The pair’s status as Rhodes recipients reflects the scholarship's affinity for liberal activists. Just one of the 157 American Rhodes Scholars selected in the past five years "expressed interest in a right-leaning issue in their program biography," according to an American Enterprise Institute study. Prominent recipients include Chesa Boudin, the son of Weather Underground terrorists who was ousted from his role as San Francisco district attorney over soft-on-crime policies.

In Bhat's probation appeal to Harvard's Administrative Board, meanwhile, the sanctioned student said his "work as a fossil fuel divestment activist" is part of what earned him the scholarship in the first place. As a result, Bhat argued he should not be sanctioned for his encampment activism.

"Do these accolades mean anything if I do not actually live by the principles that they are recognizing?" he wrote in his statement to the board, part of which was obtained by the Harvard Crimson. "Am I no longer an ideal Harvard student if I ask the University to live up to its own principles?"

It's unclear whether Safi and Bhat will keep their scholarships, given that both were slated to start their studies at Oxford this fall upon their graduation. A spokeswoman for the Rhodes Trust, which administers the scholarship, has not commented publicly on the suspensions and declined to comment when asked whether the sanctioned recipients are in jeopardy.

On Friday, Bhat told a group of seniors gathered at a talent show he was slated to judge that Harvard "is not allowing me to graduate this semester for my participation in the encampment." One day later, Safi said Harvard is withholding his degree "until May of 2025, alongside 10 other graduating seniors."

"I think it's a good time to think about what it means to go to this University and what it means to have freedom of speech and what our moral obligations are when 40,000 innocent people die," Bhat said Friday, parroting a death toll from the Hamas-run Gaza Health Ministry. Roughly half of those killed are Hamas terrorists, Israeli prime minister Benjamin Netanyahu said last week.

Entries drawn from a collection.
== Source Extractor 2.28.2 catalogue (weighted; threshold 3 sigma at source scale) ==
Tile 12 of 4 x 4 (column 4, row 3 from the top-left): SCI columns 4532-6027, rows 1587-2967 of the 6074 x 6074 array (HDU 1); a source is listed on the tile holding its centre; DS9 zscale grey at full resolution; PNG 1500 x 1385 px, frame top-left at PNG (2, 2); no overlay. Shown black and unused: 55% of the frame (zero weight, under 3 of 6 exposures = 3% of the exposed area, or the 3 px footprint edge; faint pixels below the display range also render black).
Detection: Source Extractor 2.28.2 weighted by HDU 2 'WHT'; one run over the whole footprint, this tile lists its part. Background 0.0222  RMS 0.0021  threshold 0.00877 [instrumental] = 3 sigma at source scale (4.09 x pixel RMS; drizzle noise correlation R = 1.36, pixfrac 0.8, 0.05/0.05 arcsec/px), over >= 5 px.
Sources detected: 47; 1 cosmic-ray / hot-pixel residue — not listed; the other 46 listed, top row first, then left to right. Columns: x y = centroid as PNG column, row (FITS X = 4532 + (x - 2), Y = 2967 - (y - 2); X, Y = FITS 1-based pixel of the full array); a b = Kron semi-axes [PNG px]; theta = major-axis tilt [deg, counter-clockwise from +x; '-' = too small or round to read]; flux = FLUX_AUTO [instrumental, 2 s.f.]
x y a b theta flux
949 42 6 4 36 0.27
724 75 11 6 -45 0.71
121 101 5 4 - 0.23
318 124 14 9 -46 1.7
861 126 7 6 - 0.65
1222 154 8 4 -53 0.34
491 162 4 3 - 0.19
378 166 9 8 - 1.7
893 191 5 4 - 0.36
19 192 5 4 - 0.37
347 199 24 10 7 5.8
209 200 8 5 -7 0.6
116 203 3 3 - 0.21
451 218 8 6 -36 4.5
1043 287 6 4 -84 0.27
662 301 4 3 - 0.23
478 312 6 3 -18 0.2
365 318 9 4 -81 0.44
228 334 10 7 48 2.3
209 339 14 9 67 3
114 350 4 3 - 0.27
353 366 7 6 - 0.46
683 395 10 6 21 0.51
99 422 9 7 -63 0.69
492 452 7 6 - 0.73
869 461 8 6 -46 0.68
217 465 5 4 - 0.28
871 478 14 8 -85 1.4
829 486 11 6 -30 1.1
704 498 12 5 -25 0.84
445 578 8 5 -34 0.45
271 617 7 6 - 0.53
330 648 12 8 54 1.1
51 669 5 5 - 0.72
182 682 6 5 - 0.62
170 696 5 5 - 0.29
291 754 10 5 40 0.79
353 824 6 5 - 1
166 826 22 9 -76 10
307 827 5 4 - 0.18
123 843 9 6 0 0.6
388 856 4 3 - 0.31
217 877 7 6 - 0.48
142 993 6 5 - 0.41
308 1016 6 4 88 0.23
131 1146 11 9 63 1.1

Short exercise 1. Repeat the passage of the article on the Rhodes Scholars from "On Friday, Bhat" to "said last week.".
Short exercise 2. Which people does the article on the Rhodes Scholars mention by name?
Short exercise 3. According to the article on the Rhodes Scholars, until when is Harvard withholding Safi's degree?

Answer 1.
On Friday, Bhat told a group of seniors gathered at a talent show he was slated to judge that Harvard "is not allowing me to graduate this semester for my participation in the encampment." One day later, Safi said Harvard is withholding his degree "until May of 2025, alongside 10 other graduating seniors."

"I think it's a good time to think about what it means to go to this University and what it means to have freedom of speech and what our moral obligations are when 40,000 innocent people die," Bhat said Friday, parroting a death toll from the Hamas-run Gaza Health Ministry. Roughly half of those killed are Hamas terrorists, Israeli prime minister Benjamin Netanyahu said last week.

Answer 2. Chesa Boudin, Bhat, Safi, Benjamin Netanyahu

Answer 3. Until May of 2025.